## Exercise task A
Pull out the records from the line containing "order: Asterales" to the final line of the records, both ends included, and repeat those lines exactly.

## Extracted text
::::
In two days, I leave for a week-long journey to Chicago.  I get to see my grandma.  I get to watch the White Sox.  I get to hear gospel-centered preaching from my mentor, Paul Winters (Spring Valley PCA, Roselle IL).  I will be speaking to both the congregation and adult Sunday School of SVPC about our West Valley Church plant.  I will be meeting with former seminary proffs from TEDS.  I will be fundraising.  O, and I will be working on preaching.

One of the highlights of every year is attending the Workshop on Biblical Exposition, put on by the Simeon Trust.  It was Charles Simeon who said of preaching,

My endeavor is to bring out of Scripture what is there, and not to thrust in what I think might be there.  I have a great jealousy on this head – never to speak more or less than I believe to be the mind of the Spirit in the passage I am expounding.
::::
## Supplied data
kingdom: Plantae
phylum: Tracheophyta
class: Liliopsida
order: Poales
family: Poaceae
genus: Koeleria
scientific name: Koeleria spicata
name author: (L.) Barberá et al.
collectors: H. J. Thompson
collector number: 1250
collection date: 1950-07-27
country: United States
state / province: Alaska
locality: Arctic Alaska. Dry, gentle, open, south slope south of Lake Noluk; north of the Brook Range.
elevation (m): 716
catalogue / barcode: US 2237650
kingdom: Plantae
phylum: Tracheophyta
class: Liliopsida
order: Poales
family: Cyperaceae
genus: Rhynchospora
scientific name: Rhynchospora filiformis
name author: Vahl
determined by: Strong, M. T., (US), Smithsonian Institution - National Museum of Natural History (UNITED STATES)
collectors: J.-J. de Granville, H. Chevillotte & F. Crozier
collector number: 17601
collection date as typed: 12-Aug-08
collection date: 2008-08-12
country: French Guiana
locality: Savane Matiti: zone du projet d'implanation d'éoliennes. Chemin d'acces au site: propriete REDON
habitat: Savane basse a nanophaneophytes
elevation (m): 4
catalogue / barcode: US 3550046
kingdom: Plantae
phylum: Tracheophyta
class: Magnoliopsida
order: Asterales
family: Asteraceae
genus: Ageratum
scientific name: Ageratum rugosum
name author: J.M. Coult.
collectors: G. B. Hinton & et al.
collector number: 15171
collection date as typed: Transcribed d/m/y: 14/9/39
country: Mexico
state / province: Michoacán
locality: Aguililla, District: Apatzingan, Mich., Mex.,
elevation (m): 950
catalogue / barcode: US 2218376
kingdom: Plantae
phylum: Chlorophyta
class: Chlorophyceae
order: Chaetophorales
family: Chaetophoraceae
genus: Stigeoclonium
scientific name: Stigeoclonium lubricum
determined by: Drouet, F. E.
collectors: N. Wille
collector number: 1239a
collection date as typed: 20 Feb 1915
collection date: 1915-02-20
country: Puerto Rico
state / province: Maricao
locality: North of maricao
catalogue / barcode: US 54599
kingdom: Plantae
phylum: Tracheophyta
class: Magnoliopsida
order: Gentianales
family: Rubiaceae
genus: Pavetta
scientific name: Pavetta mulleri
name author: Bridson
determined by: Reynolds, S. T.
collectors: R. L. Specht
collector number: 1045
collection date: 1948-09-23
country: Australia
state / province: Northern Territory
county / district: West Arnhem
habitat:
::::
## Exercise task B
Copy the passage in the post about the Chicago trip between "My endeavor is" and "I am expounding.", inclusive, word for word.

## Written solution A
order: Asterales
family: Asteraceae
genus: Ageratum
scientific name: Ageratum rugosum
name author: J.M. Coult.
collectors: G. B. Hinton & et al.
collector number: 15171
collection date as typed: Transcribed d/m/y: 14/9/39
country: Mexico
state / province: Michoacán
locality: Aguililla, District: Apatzingan, Mich., Mex.,
elevation (m): 950
catalogue / barcode: US 2218376
kingdom: Plantae
phylum: Chlorophyta
class: Chlorophyceae
order: Chaetophorales
family: Chaetophoraceae
genus: Stigeoclonium
scientific name: Stigeoclonium lubricum
determined by: Drouet, F. E.
collectors: N. Wille
collector number: 1239a
collection date as typed: 20 Feb 1915
collection date: 1915-02-20
country: Puerto Rico
state / province: Maricao
locality: North of maricao
catalogue / barcode: US 54599
kingdom: Plantae
phylum: Tracheophyta
class: Magnoliopsida
order: Gentianales
family: Rubiaceae
genus: Pavetta
scientific name: Pavetta mulleri
name author: Bridson
determined by: Reynolds, S. T.
collectors: R. L. Specht
collector number: 1045
collection date: 1948-09-23
country: Australia
state / province: Northern Territory
county / district: West Arnhem
habitat:

## Written solution B
My endeavor is to bring out of Scripture what is there, and not to thrust in what I think might be there.  I have a great jealousy on this head – never to speak more or less than I believe to be the mind of the Spirit in the passage I am expounding.